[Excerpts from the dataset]
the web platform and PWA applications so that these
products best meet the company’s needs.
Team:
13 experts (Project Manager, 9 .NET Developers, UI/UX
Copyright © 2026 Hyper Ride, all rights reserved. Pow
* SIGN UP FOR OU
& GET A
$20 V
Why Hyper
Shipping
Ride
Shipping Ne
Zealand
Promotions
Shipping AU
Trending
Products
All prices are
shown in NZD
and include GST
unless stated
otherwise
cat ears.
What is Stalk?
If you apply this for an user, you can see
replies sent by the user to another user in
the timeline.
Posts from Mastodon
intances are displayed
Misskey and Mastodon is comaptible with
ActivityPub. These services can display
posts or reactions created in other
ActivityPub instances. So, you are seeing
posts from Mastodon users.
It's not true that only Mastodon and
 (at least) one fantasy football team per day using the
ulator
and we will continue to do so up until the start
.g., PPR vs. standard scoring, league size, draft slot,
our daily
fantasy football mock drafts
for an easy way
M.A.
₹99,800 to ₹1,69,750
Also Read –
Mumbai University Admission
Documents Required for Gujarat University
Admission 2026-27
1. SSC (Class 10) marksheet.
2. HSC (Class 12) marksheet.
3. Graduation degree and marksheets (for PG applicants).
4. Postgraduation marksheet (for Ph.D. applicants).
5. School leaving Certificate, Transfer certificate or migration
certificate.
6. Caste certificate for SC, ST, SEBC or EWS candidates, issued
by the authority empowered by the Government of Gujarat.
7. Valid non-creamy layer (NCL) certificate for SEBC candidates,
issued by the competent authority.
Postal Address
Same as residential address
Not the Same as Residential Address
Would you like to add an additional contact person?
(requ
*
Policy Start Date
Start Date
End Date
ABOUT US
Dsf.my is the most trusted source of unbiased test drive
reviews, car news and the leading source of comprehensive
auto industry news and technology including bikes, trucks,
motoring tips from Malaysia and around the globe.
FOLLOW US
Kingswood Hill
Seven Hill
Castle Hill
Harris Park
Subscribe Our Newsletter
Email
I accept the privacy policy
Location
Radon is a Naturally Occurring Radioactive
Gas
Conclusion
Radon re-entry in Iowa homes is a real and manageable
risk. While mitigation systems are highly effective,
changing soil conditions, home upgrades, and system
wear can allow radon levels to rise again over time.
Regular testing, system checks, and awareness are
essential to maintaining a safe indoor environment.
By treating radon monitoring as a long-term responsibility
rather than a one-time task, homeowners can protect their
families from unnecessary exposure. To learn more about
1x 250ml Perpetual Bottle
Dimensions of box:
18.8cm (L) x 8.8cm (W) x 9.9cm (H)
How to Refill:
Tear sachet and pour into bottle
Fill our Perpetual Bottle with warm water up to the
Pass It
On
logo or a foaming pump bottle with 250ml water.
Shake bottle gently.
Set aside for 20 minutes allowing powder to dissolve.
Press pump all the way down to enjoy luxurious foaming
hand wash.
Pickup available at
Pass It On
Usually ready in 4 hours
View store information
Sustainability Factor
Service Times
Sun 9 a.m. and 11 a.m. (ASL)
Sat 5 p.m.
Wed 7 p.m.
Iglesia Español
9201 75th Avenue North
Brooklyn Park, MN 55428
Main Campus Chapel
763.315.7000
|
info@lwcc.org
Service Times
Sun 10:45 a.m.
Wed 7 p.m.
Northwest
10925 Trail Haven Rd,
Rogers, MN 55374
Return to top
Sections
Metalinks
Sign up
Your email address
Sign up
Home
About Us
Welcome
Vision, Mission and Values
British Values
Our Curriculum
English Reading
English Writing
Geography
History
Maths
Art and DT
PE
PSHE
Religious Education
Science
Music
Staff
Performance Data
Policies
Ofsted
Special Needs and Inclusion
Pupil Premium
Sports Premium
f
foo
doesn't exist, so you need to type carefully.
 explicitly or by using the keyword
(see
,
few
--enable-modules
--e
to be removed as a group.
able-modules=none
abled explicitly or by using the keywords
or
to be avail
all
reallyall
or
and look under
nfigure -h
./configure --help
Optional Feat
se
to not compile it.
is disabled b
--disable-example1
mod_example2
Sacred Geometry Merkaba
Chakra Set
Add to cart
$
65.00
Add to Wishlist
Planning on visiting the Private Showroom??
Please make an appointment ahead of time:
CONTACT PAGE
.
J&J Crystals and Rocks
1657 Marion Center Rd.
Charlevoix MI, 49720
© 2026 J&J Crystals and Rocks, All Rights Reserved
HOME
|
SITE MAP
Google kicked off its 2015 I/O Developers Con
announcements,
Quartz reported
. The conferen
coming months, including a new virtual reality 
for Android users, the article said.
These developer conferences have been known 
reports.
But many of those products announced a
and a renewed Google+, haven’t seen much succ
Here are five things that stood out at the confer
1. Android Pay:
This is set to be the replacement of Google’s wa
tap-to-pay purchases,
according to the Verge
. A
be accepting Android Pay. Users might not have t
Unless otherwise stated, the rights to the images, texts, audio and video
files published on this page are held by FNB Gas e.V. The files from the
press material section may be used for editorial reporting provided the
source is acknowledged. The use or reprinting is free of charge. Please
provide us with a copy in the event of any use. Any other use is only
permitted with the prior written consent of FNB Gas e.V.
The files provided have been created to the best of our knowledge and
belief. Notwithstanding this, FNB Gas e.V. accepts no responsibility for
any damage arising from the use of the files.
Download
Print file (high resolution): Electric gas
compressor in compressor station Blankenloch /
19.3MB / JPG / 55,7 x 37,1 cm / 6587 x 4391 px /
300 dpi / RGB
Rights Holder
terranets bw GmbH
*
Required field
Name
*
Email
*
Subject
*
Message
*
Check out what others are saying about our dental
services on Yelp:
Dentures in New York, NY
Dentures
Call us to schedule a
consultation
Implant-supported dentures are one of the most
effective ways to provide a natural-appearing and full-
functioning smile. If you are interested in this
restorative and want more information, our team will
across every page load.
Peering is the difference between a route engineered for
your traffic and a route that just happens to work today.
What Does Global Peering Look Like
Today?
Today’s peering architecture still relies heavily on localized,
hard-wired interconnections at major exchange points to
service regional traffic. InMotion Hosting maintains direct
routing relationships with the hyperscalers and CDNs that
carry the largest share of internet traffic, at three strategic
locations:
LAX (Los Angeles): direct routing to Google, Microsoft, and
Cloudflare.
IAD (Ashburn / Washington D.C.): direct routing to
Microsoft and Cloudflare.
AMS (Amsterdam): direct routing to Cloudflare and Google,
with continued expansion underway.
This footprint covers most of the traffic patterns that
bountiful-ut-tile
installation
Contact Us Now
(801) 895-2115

**WORK INSTRUCTION**
Pull out every line of the data above that includes the string "direct", and copy each one in full.

**EXERCISE SOLUTION**
service regional traffic. InMotion Hosting maintains direct
LAX (Los Angeles): direct routing to Google, Microsoft, and
IAD (Ashburn / Washington D.C.): direct routing to
AMS (Amsterdam): direct routing to Cloudflare and Google,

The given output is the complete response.